The US subsequently claimed that it “made a mistake” in including online gambling in the GATS trade agreement schedule of approved trade categories, and tried to back out of the WTO case at one point by claiming the agreement was invalid on moral grounds.
This is significant because it raises a case where the US lost to a small nation even though it was claiming that the case raised deeper moral issues and was more than just an economic dispute – a defense the EU would likely raise in any Israel suit over the labeling dispute.
But the WTO scoffed at the US’s morality claims, noting the widespread gambling opportunities available throughout the US.
Kontorovich says that Israel could note the EU does not have restrictions on trade or special labeling for Morocco, Turkey and other countries that for decades have occupied territories of other states that do not belong to them under international law.
This would make the labeling restrictions discriminatory and inconsistent just as the US’s restrictions on Antigua were discriminatory and inconsistent.
In another dispute, several small and less powerful Latin American countries, such as Guatemala, beat the EU at the WTO in a trade dispute over quotas and the amount of tariff the EU imposed on bananas in the 1990s, eventually leading to the EU revising its policies in 2009 and 2012.
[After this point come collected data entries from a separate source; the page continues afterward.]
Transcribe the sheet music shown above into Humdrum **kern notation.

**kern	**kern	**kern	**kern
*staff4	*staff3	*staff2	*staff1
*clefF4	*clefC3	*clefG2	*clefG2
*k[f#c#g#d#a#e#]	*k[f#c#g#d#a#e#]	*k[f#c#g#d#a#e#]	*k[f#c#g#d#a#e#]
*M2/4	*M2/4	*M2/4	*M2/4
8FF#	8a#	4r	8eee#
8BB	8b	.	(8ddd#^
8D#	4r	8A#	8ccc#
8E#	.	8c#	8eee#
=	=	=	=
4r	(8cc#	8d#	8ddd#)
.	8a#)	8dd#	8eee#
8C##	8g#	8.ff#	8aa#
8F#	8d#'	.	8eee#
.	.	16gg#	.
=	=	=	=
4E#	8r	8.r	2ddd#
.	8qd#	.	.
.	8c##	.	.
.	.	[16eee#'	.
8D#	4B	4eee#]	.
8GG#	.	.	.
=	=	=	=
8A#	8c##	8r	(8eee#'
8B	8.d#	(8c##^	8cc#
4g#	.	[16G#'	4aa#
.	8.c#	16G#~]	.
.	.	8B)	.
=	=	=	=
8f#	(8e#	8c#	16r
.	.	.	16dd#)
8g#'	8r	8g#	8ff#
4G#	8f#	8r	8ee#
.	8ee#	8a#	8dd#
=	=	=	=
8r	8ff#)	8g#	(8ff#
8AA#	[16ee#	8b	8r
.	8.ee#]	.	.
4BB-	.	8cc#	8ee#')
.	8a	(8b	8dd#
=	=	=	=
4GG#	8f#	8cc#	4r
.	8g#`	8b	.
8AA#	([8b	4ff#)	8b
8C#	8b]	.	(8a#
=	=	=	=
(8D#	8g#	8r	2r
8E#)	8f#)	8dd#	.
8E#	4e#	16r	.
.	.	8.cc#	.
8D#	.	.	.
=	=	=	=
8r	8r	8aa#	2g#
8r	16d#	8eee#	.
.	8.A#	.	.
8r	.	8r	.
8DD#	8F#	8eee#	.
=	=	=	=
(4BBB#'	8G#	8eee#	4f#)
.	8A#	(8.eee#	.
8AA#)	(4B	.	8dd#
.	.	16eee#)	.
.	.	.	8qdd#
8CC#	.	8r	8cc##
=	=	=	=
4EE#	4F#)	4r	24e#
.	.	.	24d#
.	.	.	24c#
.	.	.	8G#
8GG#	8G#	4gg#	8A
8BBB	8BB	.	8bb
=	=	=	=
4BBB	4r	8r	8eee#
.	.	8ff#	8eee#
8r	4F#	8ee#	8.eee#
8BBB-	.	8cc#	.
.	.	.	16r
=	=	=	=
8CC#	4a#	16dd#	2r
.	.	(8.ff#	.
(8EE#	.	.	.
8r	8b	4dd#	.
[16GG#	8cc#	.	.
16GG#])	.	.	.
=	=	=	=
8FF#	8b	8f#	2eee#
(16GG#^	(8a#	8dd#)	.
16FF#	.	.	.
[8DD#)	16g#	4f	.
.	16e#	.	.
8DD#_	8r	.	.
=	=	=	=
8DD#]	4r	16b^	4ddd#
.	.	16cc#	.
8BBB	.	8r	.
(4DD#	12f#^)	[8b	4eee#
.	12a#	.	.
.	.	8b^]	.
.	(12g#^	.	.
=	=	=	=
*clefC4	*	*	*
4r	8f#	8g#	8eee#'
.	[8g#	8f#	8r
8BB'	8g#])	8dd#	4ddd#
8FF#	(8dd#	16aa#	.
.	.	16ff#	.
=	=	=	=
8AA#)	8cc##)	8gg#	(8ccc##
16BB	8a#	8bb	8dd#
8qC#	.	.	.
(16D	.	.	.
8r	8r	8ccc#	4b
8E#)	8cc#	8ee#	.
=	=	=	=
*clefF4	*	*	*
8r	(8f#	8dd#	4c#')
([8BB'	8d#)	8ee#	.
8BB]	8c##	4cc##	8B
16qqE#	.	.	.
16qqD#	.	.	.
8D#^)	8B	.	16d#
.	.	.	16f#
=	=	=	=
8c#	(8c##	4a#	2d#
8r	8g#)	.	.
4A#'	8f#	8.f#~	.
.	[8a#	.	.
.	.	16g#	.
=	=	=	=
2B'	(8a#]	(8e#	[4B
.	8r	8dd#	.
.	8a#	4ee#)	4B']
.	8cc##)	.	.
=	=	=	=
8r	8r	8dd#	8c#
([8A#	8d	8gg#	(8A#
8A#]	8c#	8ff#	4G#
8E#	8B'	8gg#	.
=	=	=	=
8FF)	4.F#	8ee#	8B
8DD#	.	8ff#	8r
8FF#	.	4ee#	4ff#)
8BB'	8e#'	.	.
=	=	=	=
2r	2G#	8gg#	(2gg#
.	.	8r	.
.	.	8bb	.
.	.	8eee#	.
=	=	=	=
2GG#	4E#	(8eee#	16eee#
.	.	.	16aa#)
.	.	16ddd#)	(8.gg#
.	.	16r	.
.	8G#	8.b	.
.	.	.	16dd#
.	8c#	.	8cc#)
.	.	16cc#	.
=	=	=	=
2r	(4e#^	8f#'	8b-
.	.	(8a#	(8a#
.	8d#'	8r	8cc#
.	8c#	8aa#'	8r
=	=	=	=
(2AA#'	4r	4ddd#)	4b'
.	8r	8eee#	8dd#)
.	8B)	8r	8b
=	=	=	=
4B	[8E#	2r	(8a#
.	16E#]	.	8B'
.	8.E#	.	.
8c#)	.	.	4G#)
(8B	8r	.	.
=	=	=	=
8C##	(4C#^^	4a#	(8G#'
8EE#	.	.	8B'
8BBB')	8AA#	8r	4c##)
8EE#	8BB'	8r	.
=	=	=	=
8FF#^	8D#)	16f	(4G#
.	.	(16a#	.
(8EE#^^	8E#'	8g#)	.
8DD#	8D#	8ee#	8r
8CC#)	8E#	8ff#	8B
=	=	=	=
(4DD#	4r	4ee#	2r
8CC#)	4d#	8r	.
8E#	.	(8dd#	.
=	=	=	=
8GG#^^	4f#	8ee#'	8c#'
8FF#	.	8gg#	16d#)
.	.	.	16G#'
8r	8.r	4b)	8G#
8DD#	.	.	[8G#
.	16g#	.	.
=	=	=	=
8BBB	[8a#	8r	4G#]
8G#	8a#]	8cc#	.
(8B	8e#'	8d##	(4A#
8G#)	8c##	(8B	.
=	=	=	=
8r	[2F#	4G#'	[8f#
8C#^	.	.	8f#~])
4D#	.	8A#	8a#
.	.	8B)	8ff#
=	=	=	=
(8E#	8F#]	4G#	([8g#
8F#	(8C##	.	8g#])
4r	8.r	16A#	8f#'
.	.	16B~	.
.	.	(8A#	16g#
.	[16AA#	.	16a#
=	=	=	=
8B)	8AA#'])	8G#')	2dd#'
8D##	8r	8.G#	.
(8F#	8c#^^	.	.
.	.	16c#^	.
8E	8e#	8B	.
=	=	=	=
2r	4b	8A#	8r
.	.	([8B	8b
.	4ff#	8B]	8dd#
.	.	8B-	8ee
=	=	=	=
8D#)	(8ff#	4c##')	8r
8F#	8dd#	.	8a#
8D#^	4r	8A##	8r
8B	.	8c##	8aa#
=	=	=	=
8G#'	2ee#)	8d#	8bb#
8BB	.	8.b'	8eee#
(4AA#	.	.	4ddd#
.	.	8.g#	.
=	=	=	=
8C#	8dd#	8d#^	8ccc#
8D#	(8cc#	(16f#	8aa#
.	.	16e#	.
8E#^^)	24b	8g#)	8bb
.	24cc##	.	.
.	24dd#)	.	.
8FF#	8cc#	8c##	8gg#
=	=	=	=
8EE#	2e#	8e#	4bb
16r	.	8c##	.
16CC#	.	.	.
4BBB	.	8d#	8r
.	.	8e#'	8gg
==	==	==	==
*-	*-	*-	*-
There are more instances where the WTO ruled against a country that claimed as a defense that the issue was not commercial, but a moral issue related to the environment, public health or protecting human rights.
Further, Kontorovich suggests that filing a WTO suit is often a way to create more favorable conditions for settling a dispute without ever getting to the judgment stage.
But even if this is possible, will Israel decide to do it? Kohelet’s initiative got quick support from Public Security Minister Gilad Erdan, although his public statements in favor stopped just short of formally committing to sue the EU.
Foreign Ministry spokesman Emmanuel Nachshon was more noncommittal regarding the idea, stating, “Our jurists are aware of and are studying these options and will formulate an agreed upon opinion.”
Further, despite all of the above, The Jerusalem Post has learned that there are likely strong voices within the government that view the WTO idea as counterproductive, with a softer power behind-the scenes approach being more effective for resolving the issue.
In other words, Israel has been willing to push back at the EU with softer measures such as temporarily suspending diplomatic dialogue and summoning the EU ambassador, but some would view suing before the WTO as too blunt an instrument and one that would not produce results anyway.
Further, the issue has only arisen publicly as an option very recently, so there has not been much time for contrary academic opinions to form.
For now, though, suing before the WTO is another idea on the public agenda that is likely to be debated in terms of how to address the EU settlement labeling dispute.